■ **SOURCE INFORMATION**
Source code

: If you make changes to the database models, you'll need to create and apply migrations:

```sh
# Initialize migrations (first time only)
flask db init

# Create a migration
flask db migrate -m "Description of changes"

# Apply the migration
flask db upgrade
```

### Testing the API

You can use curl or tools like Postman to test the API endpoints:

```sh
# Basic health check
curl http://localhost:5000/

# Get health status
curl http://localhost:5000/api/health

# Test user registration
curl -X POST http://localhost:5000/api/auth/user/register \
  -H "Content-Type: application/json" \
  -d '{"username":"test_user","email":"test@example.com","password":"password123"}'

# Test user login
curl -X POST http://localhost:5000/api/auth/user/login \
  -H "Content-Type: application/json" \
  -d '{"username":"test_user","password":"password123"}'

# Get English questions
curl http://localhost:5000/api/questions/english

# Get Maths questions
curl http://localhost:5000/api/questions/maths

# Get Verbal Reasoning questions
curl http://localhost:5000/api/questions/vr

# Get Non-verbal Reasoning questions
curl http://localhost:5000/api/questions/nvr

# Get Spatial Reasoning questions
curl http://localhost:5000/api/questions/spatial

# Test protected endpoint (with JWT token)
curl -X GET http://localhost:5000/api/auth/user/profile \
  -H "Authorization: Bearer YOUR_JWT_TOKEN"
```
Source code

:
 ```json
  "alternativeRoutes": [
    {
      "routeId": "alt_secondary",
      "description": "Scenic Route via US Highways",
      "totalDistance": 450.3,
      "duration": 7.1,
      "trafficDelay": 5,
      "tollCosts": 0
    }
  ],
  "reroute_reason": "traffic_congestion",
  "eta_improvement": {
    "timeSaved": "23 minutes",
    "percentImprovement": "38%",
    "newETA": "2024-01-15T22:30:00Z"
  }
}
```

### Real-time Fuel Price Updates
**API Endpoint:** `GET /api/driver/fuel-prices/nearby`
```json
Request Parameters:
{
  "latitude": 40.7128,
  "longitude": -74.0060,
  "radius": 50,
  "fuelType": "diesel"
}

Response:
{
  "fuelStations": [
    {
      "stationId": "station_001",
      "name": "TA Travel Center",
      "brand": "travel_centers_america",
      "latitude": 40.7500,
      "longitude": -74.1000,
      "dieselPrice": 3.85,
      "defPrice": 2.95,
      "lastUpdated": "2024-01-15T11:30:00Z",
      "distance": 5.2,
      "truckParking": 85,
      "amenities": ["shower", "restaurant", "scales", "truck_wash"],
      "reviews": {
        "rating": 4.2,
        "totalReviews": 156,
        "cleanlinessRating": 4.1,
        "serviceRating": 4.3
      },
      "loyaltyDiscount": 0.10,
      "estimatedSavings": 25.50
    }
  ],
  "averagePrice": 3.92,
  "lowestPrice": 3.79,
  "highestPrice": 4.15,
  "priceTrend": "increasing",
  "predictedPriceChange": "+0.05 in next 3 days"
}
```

■ **TASK INSTRUCTIONS**
Your response must consist of the entries, reproduced exactly.

■ **WRITTEN RESPONSE**
Source code

: If you make changes to the database models, you'll need to create and apply migrations:

```sh
# Initialize migrations (first time only)
flask db init

# Create a migration
flask db migrate -m "Description of changes"

# Apply the migration
flask db upgrade
```

### Testing the API

You can use curl or tools like Postman to test the API endpoints:

```sh
# Basic health check
curl http://localhost:5000/

# Get health status
curl http://localhost:5000/api/health

# Test user registration
curl -X POST http://localhost:5000/api/auth/user/register \
  -H "Content-Type: application/json" \
  -d '{"username":"test_user","email":"test@example.com","password":"password123"}'

# Test user login
curl -X POST http://localhost:5000/api/auth/user/login \
  -H "Content-Type: application/json" \
  -d '{"username":"test_user","password":"password123"}'

# Get English questions
curl http://localhost:5000/api/questions/english

# Get Maths questions
curl http://localhost:5000/api/questions/maths

# Get Verbal Reasoning questions
curl http://localhost:5000/api/questions/vr

# Get Non-verbal Reasoning questions
curl http://localhost:5000/api/questions/nvr

# Get Spatial Reasoning questions
curl http://localhost:5000/api/questions/spatial

# Test protected endpoint (with JWT token)
curl -X GET http://localhost:5000/api/auth/user/profile \
  -H "Authorization: Bearer YOUR_JWT_TOKEN"
```
Source code

:
 ```json
  "alternativeRoutes": [
    {
      "routeId": "alt_secondary",
      "description": "Scenic Route via US Highways",
      "totalDistance": 450.3,
      "duration": 7.1,
      "trafficDelay": 5,
      "tollCosts": 0
    }
  ],
  "reroute_reason": "traffic_congestion",
  "eta_improvement": {
    "timeSaved": "23 minutes",
    "percentImprovement": "38%",
    "newETA": "2024-01-15T22:30:00Z"
  }
}
```

### Real-time Fuel Price Updates
**API Endpoint:** `GET /api/driver/fuel-prices/nearby`
```json
Request Parameters:
{
  "latitude": 40.7128,
  "longitude": -74.0060,
  "radius": 50,
  "fuelType": "diesel"
}

Response:
{
  "fuelStations": [
    {
      "stationId": "station_001",
      "name": "TA Travel Center",
      "brand": "travel_centers_america",
      "latitude": 40.7500,
      "longitude": -74.1000,
      "dieselPrice": 3.85,
      "defPrice": 2.95,
      "lastUpdated": "2024-01-15T11:30:00Z",
      "distance": 5.2,
      "truckParking": 85,
      "amenities": ["shower", "restaurant", "scales", "truck_wash"],
      "reviews": {
        "rating": 4.2,
        "totalReviews": 156,
        "cleanlinessRating": 4.1,
        "serviceRating": 4.3
      },
      "loyaltyDiscount": 0.10,
      "estimatedSavings": 25.50
    }
  ],
  "averagePrice": 3.92,
  "lowestPrice": 3.79,
  "highestPrice": 4.15,
  "priceTrend": "increasing",
  "predictedPriceChange": "+0.05 in next 3 days"
}
```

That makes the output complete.